I’m so drained by the Kavanaugh hearings. That’s all my friends talk about. My buddy Nick Sievert had the best take. “All I know is there’s a Jesuit high school yearbook adviser that really needed to be fired.” He’s right. Who let “boofing” and “devils’ triangle” into the yearbook? Father Lenny Bruce? If I learned anything from this Supreme Court hearing, it’s not to Google “boof.”
I believe Christine Blasey Ford’s testimony.
I believe Brett Kavanaugh downed some brewskis, went upstairs with his pal and in a stupor assaulted her, and I believe him when he claims he doesn’t remember it. One-hundred percent.
Many regrettable actions take place in the foggy abyss of alcohol.
Our senators listened to Ford’s harrowing account of her trauma. Some found her credible, compelling and brave. I did.
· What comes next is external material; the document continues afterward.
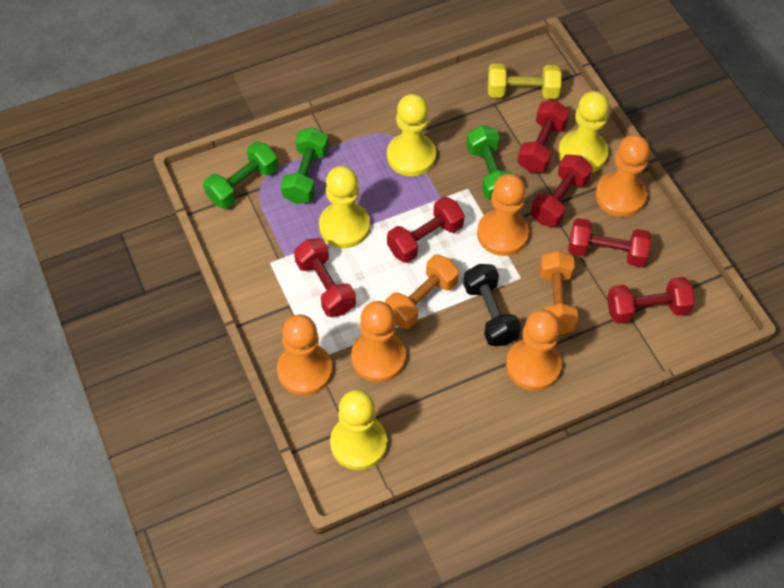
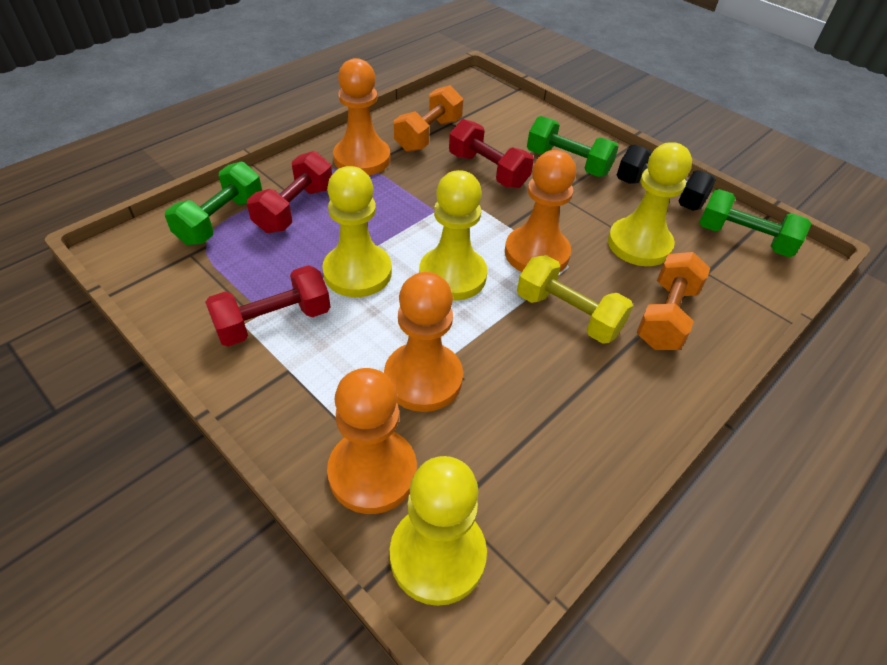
orange pawn: [277,314,332,396] [351,301,406,382] [477,174,529,256] [506,310,562,391] [595,135,650,217] = 5 -> [327,368,417,514] [333,58,391,175] [384,272,463,412] [505,150,576,272] = 4
red dumbbell: [294,238,356,317] [387,197,465,263] [517,101,570,172] [531,155,592,227] [568,218,651,267] [607,277,695,324] = 6 -> [205,265,330,347] [247,151,332,233] [449,119,534,189] = 3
All was lost for the Republican cause until Judge O’Flintstone raged like half my relatives sputter when they’re cornered about their drinking by the Missus, don’t ye know. “An innocent man, I tell ye!”
Methinks he doth protest too much. Having known victims of assault and perpetrators of assault, her behavior and his behavior are familiar.
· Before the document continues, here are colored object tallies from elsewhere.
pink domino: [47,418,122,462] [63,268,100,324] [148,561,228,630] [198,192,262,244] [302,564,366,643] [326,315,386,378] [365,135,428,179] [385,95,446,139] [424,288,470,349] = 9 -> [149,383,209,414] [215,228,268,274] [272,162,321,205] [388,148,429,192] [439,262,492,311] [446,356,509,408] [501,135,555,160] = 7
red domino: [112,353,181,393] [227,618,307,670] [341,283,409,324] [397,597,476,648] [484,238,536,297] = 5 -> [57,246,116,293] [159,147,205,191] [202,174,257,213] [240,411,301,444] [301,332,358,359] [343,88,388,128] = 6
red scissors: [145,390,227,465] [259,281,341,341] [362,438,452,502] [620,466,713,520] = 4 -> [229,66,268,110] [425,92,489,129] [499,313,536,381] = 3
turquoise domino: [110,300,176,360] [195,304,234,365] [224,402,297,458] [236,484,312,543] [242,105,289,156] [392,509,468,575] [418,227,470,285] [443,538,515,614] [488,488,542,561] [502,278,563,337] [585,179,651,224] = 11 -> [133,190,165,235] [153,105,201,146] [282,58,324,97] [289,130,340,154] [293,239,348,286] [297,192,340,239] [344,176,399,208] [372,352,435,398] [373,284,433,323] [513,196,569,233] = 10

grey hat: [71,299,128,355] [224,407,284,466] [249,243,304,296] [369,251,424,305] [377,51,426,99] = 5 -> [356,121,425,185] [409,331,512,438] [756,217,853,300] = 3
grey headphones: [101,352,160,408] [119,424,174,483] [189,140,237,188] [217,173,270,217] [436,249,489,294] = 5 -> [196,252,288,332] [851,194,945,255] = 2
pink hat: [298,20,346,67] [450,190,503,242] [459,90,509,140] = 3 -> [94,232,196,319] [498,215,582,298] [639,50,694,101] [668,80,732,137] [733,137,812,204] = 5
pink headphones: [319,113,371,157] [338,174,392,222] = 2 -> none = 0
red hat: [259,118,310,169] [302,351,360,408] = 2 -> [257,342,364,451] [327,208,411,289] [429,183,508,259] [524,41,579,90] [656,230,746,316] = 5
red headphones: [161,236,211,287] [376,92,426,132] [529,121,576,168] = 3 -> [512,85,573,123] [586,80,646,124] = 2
Actress Ellen Barkin said it best with a tweet: ”I have seen men cry like Kavanaugh, the one who cried at my feet after smashing my face thru a glass coffee table, the one sobbing and screaming until I understood it was my fault for making him angry enough to attack me.”
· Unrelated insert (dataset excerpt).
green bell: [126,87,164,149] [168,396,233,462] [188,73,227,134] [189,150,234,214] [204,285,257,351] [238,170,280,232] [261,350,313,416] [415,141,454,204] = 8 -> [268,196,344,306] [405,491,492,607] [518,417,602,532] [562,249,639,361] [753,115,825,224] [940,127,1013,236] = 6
And let me push “pause” just to note that if a woman acted like Kavanaugh did, she would have been dismissed as a hysterical, raging bitch. If a black man acted like Kavanaugh, he would have been cuffed and searched. Any Latino who dared to act like Kavanaugh would have been put on a plane to Mexico yesterday.
It’s good be a preppy, Brett.
That’s why I’m surprised the president says it’s a terrifying time for men. “Think of your sons! Think of your husband!” What is he talking about? Men should be terrified of being turned into a newt by a witch? Seduced by Greek sirens? Trapped by two-faced gold diggers?
It’s not terrifying for men who have lawyers who can setup hush-money payouts.
I’m just curious. Did the president take Kavanaugh aside and tell him, “You shoulda waited until you were famous. When you’re famous, they’ll let you do anything.”
For profiles in courage, I was inspired watching Republican senators evade women with assault stories in the halls of Congress. When our very own Sen. Jon Kyl, the pride of corporate Arizona, was greeted by women at the Dirksen Senate Office building, he cried out in anguish, ”Will you simply leave me alone!?” Poor, poor man. He almost sounded like a woman being held down against her will. I wanted to hug him.
Ford knew she had nothing to gain and everything to lose. She lost. She did her civic duty and was dismissed from the national stage like a gnat in the path of a speeding locomotive operated by white rabbits constantly checking their pocket watches, her “truth” and her “recovery” be damned.
Ford knew she’d be ridiculed. Golden teaching moment for your daughters, gentlemen. Best have the talk now.
“Princess, if a man touches you in a way that makes you uncomfortable, tell us and we’ll report the bad man immediately so the president of the United States of America can ridicule and mock you and have a good laugh at your expense at some rally in a town called Sling Blade, Mississippi. Now go run along and play.”
I wouldn’t Kavanaugh him on the court for one glaring reason: I don’t like his sneer. It’s a prep-school sneer. I recently had a wealthy preppy friend of mine describe a recent conversation with his lad in college. “Dave, I asked my boy, ’What is the group most discriminated against today?’ He made me proud, Dave. He said, ’White males.’ And I said, “That’s my boy.” He grinned through his prep-school sneer.
I said nothing. Why ruin the night? He paid for the meal.
It’s been a lousy couple of years for those of us looking for positive male role models in the news. My gender is lousy with creeps, and thanks to a sham FBI investigation I will always place Kavanaugh among the ranks of Weiner, Clinton, Cosby, Weinstein, Lauer, Franken, Charlie Rose, Louis C.K. and Garrison “let me warm your powder milk biscuits” Keillor, just to name a few. And Trump is their insulting, unfaithful, leering, groping king.
And the king and all the king’s men had best know that in 2018, Hell hath no fury like a woman voter scorned by her prehistoric senators. This election year, indelible in the female voter’s hippocampus as she contemplates her vote, will be the laughter. The uproarious laughter between you, Mister President, and your fans at that rally, having fun at the expense of a sexual assault victim.